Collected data
# # # # #
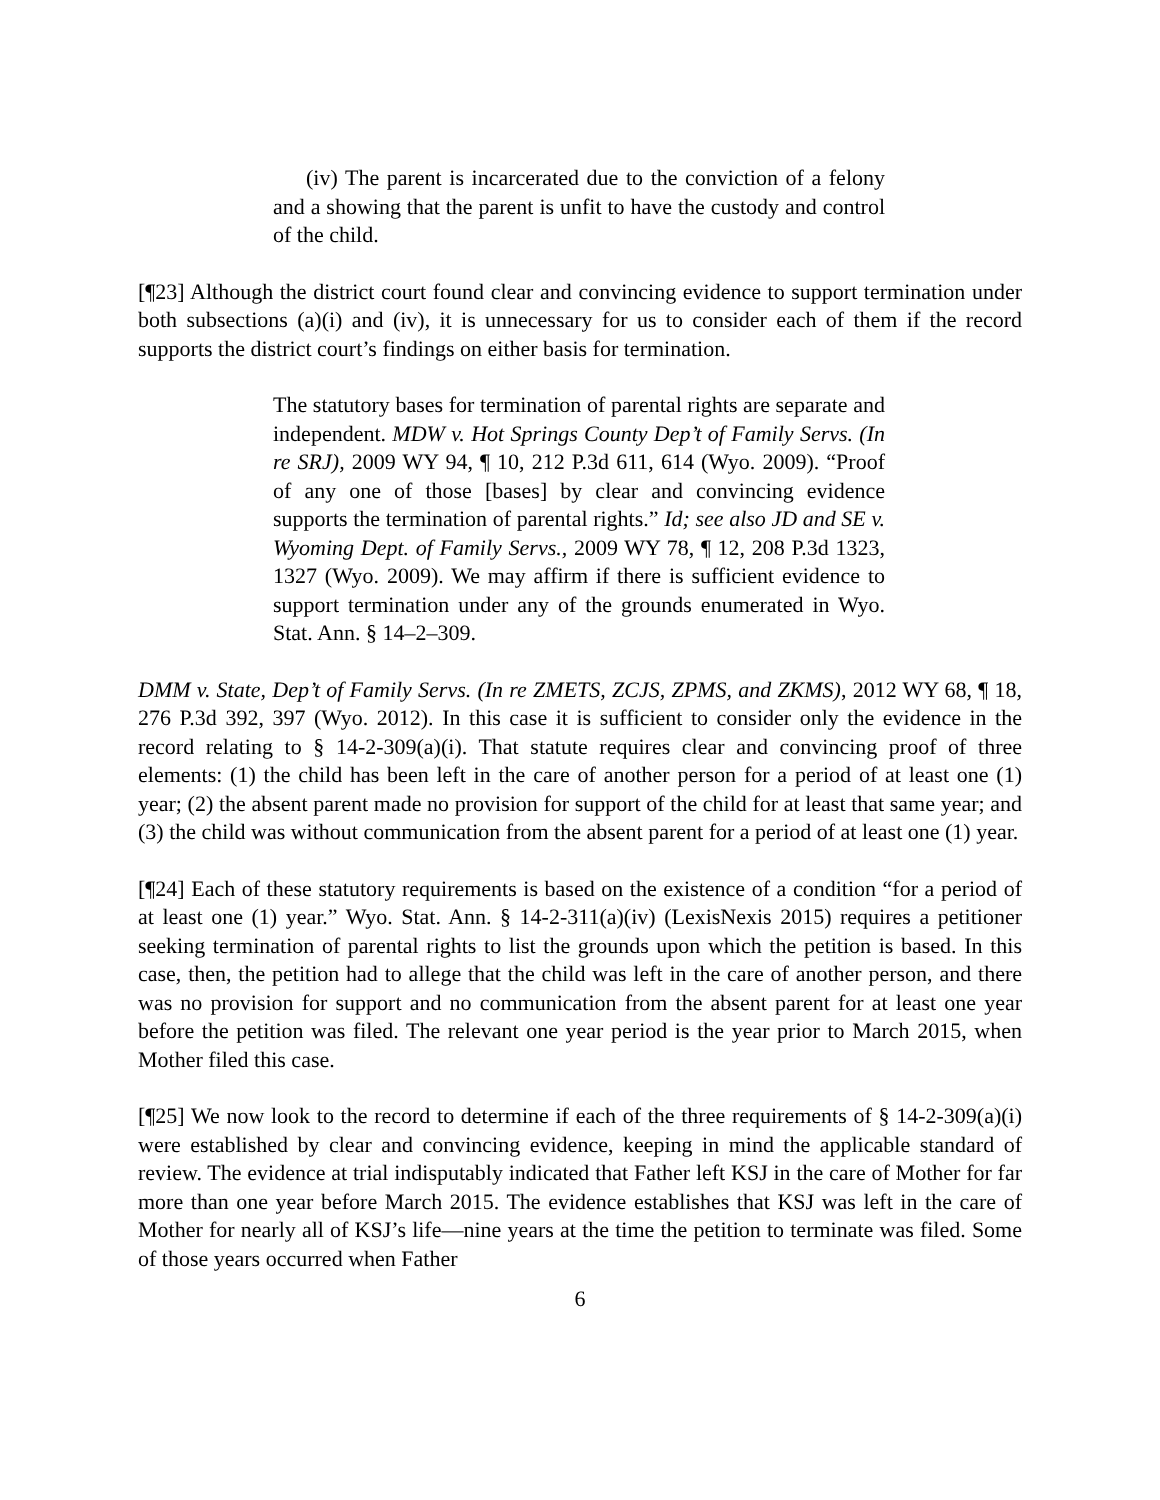(iv) The parent is incarcerated due to the conviction of a felony and a showing that the parent is unfit to have the custody and control of the child.
[¶23] Although the district court found clear and convincing evidence to support termination under both subsections (a)(i) and (iv), it is unnecessary for us to consider each of them if the record supports the district court’s findings on either basis for termination.
The statutory bases for termination of parental rights are separate and independent. MDW v. Hot Springs County Dep’t of Family Servs. (In re SRJ), 2009 WY 94, ¶ 10, 212 P.3d 611, 614 (Wyo. 2009). “Proof of any one of those [bases] by clear and convincing evidence supports the termination of parental rights.” Id; see also JD and SE v. Wyoming Dept. of Family Servs., 2009 WY 78, ¶ 12, 208 P.3d 1323, 1327 (Wyo. 2009). We may affirm if there is sufficient evidence to support termination under any of the grounds enumerated in Wyo. Stat. Ann. § 14–2–309.
DMM v. State, Dep’t of Family Servs. (In re ZMETS, ZCJS, ZPMS, and ZKMS), 2012 WY 68, ¶ 18, 276 P.3d 392, 397 (Wyo. 2012). In this case it is sufficient to consider only the evidence in the record relating to § 14-2-309(a)(i). That statute requires clear and convincing proof of three elements: (1) the child has been left in the care of another person for a period of at least one (1) year; (2) the absent parent made no provision for support of the child for at least that same year; and (3) the child was without communication from the absent parent for a period of at least one (1) year.
[¶24] Each of these statutory requirements is based on the existence of a condition “for a period of at least one (1) year.” Wyo. Stat. Ann. § 14-2-311(a)(iv) (LexisNexis 2015) requires a petitioner seeking termination of parental rights to list the grounds upon which the petition is based. In this case, then, the petition had to allege that the child was left in the care of another person, and there was no provision for support and no communication from the absent parent for at least one year before the petition was filed. The relevant one year period is the year prior to March 2015, when Mother filed this case.
[¶25] We now look to the record to determine if each of the three requirements of § 14-2-309(a)(i) were established by clear and convincing evidence, keeping in mind the applicable standard of review. The evidence at trial indisputably indicated that Father left KSJ in the care of Mother for far more than one year before March 2015. The evidence establishes that KSJ was left in the care of Mother for nearly all of KSJ’s life—nine years at the time the petition to terminate was filed. Some of those years occurred when Father
6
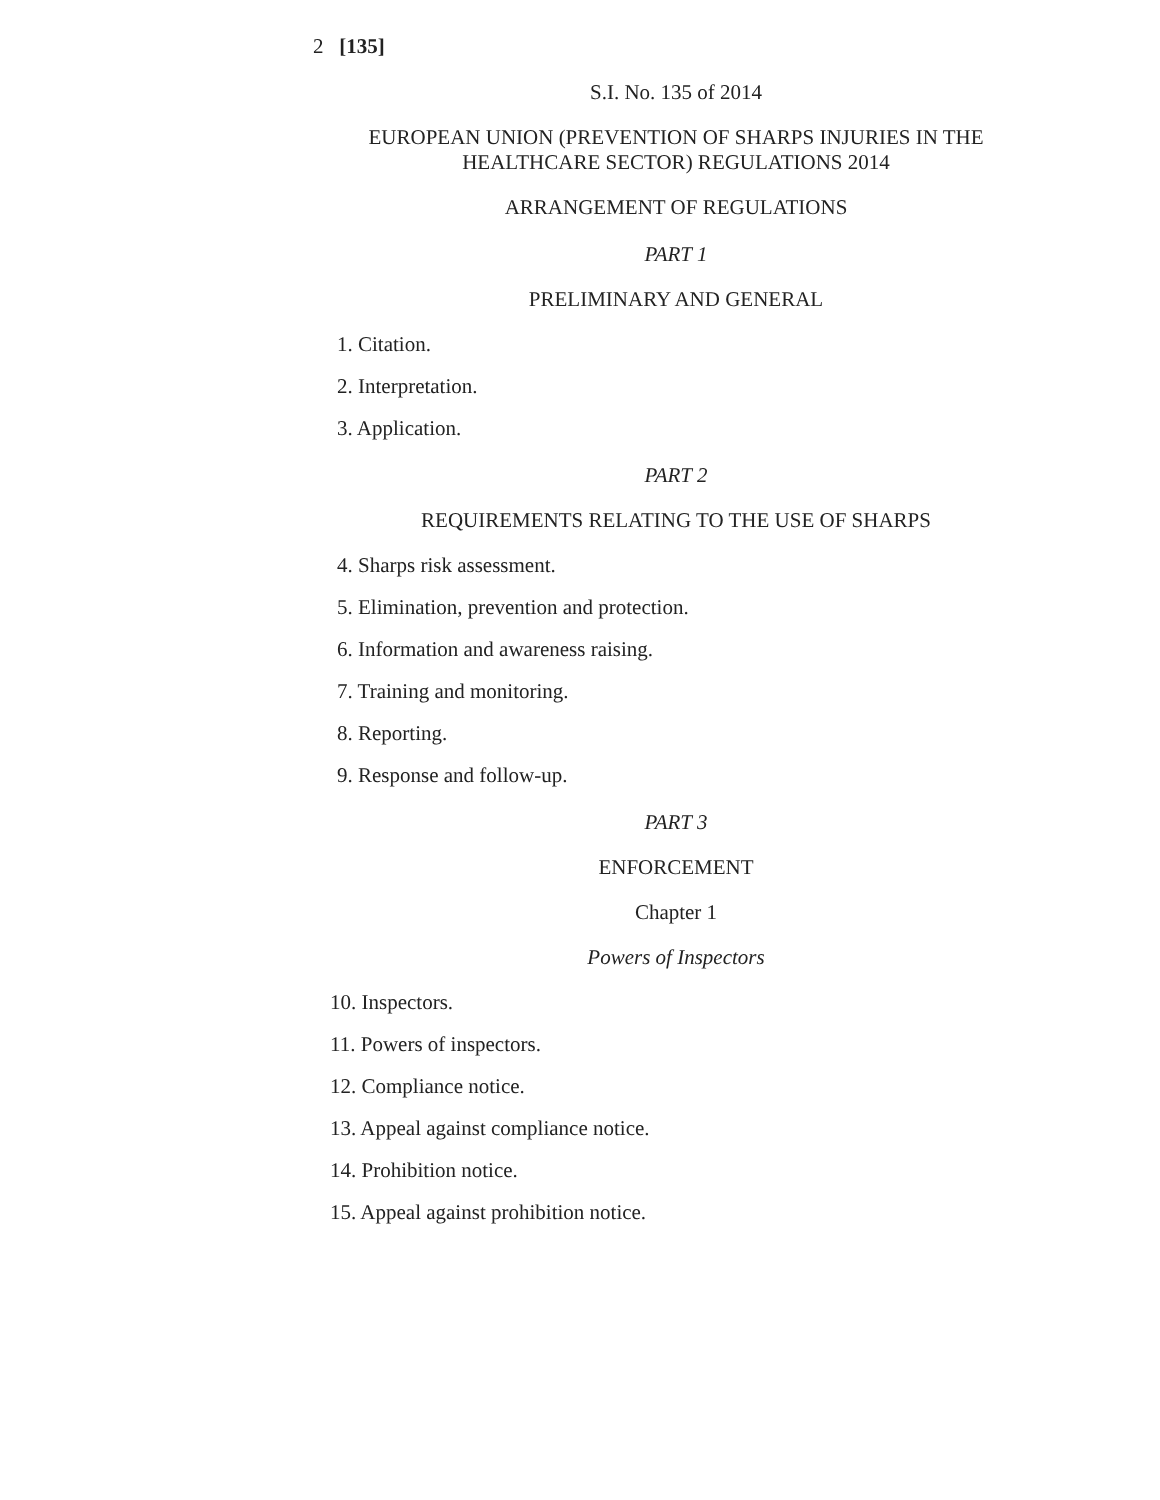2 [135]
S.I. No. 135 of 2014
EUROPEAN UNION (PREVENTION OF SHARPS INJURIES IN THE HEALTHCARE SECTOR) REGULATIONS 2014
ARRANGEMENT OF REGULATIONS
PART 1
PRELIMINARY AND GENERAL
1. Citation.
2. Interpretation.
3. Application.
PART 2
REQUIREMENTS RELATING TO THE USE OF SHARPS
4. Sharps risk assessment.
5. Elimination, prevention and protection.
6. Information and awareness raising.
7. Training and monitoring.
8. Reporting.
9. Response and follow-up.
PART 3
ENFORCEMENT
Chapter 1
Powers of Inspectors
10. Inspectors.
11. Powers of inspectors.
12. Compliance notice.
13. Appeal against compliance notice.
14. Prohibition notice.
15. Appeal against prohibition notice.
# # # # #
ACTIVITY: From the line containing "9. Response and follow-up." through the last line of the entries above, print each line exactly as it stands.

EXERCISE OUTPUT:
9. Response and follow-up.
PART 3
ENFORCEMENT
Chapter 1
Powers of Inspectors
10. Inspectors.
11. Powers of inspectors.
12. Compliance notice.
13. Appeal against compliance notice.
14. Prohibition notice.
15. Appeal against prohibition notice.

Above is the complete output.